The CEO of the UK's financial watchdog is standing down in September. The UK government says the organisation needs "different leadership" but also hailed the outgoing chief as having done a "brilliant job".
The chief executive of the Financial Conduct Authority since it was created, Martin Wheatley, is standing down, the regulator said today.
His departure takes effect from 12 September, the watchdog said in a statement. He will continue to act as an advisor to the FCA’s board until 31 January next year with a focus on implementing the Fair and Effective Markets Review, which he co-chaired. The FCA did not state what Wheatley’s future plans are.
“Britain needs a tough, strong financial conduct regulator. Martin Wheatley has done a brilliant job of launching the FCA in tough circumstances," UK finance minister George Osborne, said in a statement.

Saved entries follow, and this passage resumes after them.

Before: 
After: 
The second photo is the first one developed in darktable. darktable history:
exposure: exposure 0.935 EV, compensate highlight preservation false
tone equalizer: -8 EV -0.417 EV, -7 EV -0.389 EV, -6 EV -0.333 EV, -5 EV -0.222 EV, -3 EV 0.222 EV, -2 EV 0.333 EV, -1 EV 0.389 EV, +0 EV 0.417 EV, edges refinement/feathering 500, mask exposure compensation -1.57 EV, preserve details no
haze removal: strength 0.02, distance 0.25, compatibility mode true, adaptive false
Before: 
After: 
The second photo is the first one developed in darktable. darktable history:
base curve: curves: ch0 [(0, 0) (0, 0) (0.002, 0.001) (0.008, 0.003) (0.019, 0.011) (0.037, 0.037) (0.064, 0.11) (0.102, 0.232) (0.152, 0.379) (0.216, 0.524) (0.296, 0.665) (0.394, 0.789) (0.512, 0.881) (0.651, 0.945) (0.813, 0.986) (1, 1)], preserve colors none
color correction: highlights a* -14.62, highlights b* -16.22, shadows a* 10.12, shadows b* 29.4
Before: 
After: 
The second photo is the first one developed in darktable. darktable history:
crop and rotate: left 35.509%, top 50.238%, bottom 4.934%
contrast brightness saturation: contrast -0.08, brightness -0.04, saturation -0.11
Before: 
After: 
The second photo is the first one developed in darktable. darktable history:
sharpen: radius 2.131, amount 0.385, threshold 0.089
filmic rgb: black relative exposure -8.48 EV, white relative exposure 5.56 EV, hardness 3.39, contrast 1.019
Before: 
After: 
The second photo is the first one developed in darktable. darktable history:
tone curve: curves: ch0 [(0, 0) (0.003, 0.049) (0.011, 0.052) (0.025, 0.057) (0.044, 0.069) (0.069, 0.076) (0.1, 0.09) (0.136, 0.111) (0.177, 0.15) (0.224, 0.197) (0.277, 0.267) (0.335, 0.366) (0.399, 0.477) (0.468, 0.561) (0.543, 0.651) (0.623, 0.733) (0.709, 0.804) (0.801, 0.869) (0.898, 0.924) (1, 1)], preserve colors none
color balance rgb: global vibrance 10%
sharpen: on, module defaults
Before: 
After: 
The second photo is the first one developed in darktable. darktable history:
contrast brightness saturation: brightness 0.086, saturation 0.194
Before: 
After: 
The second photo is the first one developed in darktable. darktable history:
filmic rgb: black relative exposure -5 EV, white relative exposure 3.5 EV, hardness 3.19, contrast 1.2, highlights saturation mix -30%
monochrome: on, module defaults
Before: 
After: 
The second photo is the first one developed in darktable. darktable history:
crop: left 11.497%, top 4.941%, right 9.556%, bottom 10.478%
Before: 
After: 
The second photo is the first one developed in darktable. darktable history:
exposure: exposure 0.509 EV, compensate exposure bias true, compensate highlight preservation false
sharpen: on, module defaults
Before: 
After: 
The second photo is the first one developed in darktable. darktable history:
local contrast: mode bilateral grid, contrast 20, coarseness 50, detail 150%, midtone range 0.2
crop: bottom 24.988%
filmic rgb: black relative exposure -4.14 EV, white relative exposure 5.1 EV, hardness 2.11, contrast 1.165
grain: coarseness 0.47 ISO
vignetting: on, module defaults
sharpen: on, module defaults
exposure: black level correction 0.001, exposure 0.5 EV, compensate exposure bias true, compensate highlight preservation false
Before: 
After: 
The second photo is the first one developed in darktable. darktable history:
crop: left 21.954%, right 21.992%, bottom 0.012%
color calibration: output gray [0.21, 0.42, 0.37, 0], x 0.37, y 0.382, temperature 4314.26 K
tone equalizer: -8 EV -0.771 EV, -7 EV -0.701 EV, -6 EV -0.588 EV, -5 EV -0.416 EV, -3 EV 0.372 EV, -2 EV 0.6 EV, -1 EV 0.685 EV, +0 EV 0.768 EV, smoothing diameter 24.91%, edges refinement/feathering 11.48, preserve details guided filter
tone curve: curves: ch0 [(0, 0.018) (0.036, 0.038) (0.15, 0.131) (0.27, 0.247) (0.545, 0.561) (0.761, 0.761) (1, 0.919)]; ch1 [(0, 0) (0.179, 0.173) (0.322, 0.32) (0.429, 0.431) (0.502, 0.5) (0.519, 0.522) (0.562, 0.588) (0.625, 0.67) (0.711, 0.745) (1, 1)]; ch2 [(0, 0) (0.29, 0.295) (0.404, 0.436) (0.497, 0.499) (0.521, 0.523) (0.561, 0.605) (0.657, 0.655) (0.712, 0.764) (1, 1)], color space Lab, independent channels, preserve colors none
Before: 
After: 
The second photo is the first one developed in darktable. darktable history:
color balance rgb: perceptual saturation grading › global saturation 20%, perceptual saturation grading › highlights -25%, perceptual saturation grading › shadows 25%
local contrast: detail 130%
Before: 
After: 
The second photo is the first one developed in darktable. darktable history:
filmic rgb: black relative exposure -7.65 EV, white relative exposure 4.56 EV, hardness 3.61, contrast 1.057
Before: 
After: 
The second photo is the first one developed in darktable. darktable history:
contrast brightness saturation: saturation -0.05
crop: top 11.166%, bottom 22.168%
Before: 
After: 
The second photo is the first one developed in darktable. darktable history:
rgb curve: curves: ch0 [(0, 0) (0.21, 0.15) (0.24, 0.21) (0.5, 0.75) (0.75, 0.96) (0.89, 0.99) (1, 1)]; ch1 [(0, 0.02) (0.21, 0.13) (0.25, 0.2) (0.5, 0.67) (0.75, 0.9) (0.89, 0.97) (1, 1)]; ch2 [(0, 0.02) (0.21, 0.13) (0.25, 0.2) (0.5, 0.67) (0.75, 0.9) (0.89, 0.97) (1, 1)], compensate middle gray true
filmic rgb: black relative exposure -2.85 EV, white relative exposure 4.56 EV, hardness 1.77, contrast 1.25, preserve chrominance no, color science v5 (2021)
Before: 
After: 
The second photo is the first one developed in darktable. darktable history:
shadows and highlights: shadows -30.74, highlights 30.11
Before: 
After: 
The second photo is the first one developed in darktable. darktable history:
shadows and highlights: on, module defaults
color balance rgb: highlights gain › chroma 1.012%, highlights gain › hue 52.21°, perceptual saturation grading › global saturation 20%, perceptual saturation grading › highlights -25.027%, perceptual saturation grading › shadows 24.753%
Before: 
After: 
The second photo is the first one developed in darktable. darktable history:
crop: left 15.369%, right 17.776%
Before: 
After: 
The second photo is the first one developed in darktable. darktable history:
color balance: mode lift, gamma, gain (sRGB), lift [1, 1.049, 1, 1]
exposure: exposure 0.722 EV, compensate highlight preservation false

“Now that phase is complete, the government believes that different leadership is required to build on those foundations and take the organisation to the next stage of its development. The government is launching a worldwide search; Martin’s replacement will – like him – need to be passionate about protecting consumers, promoting competition and completing the job of cleaning up the City, so it is the best-regulated market in the world," he said.
Wheatley has been at the helm of the regulator since it took over from the old Financial Services Authority in 2013; he had originally joined the FSA in September 2011 as managing director of the Conduct Business Unit; previous roles have been those of CEO at Hong Kong’s Securities and Futures Commission, and deputy CEO of the London Stock Exchange Group. His reign at the FCA has coincided with a period of relentless changes to UK and global regulation in the wake of the worst global financial crisis since the 1930s. On his watch, the UK, for example, saw the advent of the Retail Distribution Review programme of reforms to financial advice as well as moves by the watchdog to crack down on investments deemed "unsuitable" to non-sophisticated investors.
Earlier this month, the FCA revealed that Wheatley saw his pay jump 15 per cent to £701,000 ($1.09 million) in the year to the end of March, thanks to a £92,000 bonus. Wheatley received no bonus in the previous financial year due to the watchdog's handling of its closed book life insurer review. While the chief's basic salary remained steady at £460,000, he continued to receive a non-pensionable supplement of £41,000 in lieu of pension contributions.
Tracey McDermott will take over as acting CEO from September 12 while the search for a permanent replacement takes place, the organisation said.
“Martin has done an outstanding job as Chief Executive setting up and leading the FCA over the last four years. We owe him a lot and I and my Board would like to thank him for his great efforts in setting up the organisation and for the contribution he has made to putting conduct so firmly at the top of the financial services agenda,” John Griffith-Jones, FCA chairman, said in a statement.
There have been a number of senior changes at the regulator; one of the most high-profile was the departure at the start of this year of Clive Adamson, who had been under fire over his role as head of supervision. (For more on that case, see here)
Andrew Tyrie MP, chairman of the Treasury Committee panel of
lawmakers that scrutinise appointees to bodies such as the FCA,
said: "I would like to thank Martin for his work at the FCA and I
wish him well in the future. Martin took over at an exceptionally
difficult time. He was faced with the challenge of changing the
culture of both the regulated community and the regulator, given
the exposure by the crisis of the shortcomings of the FSA."
“With the interests of millions of consumers to protect, tens of thousands of firms to regulate and the need to secure more competition in the financial services sector, it will be essential to find a high-quality successor. The Treasury Committee will hold a hearing prior to his or her appointment," Tyrie added.
The True and Fair Campaign, a lobby group created in 2012 by some industry figures to higlight what they claimed is a lack of transparency in financial services, was harsh in its assessment of Wheatley's tenure and of the performance of the FCA more broadly.
"Whilst Mr Wheatley set out with good intentions in 2011, under his stewardship over the last four years, there is scant evidence of any real cultural change within the FCA. Millions of savers and investors continue to be defrauded by many financial services companies resulting in deep-seated mistrust and London’s dire reputation for never delivering any genuine fairness or honesty. his situation is partly due to the significant conflicts of interest resulting in revolving doors whereby senior regulators leave the FCA and emerge in highly paid jobs within firms they were regulating. The resulting culture has been one of costly, worthless consultations, thematic reviews that do not spell out any clear action, practices or recommendations, and no fundamental reforms to improve the industry’s ethics and integrity."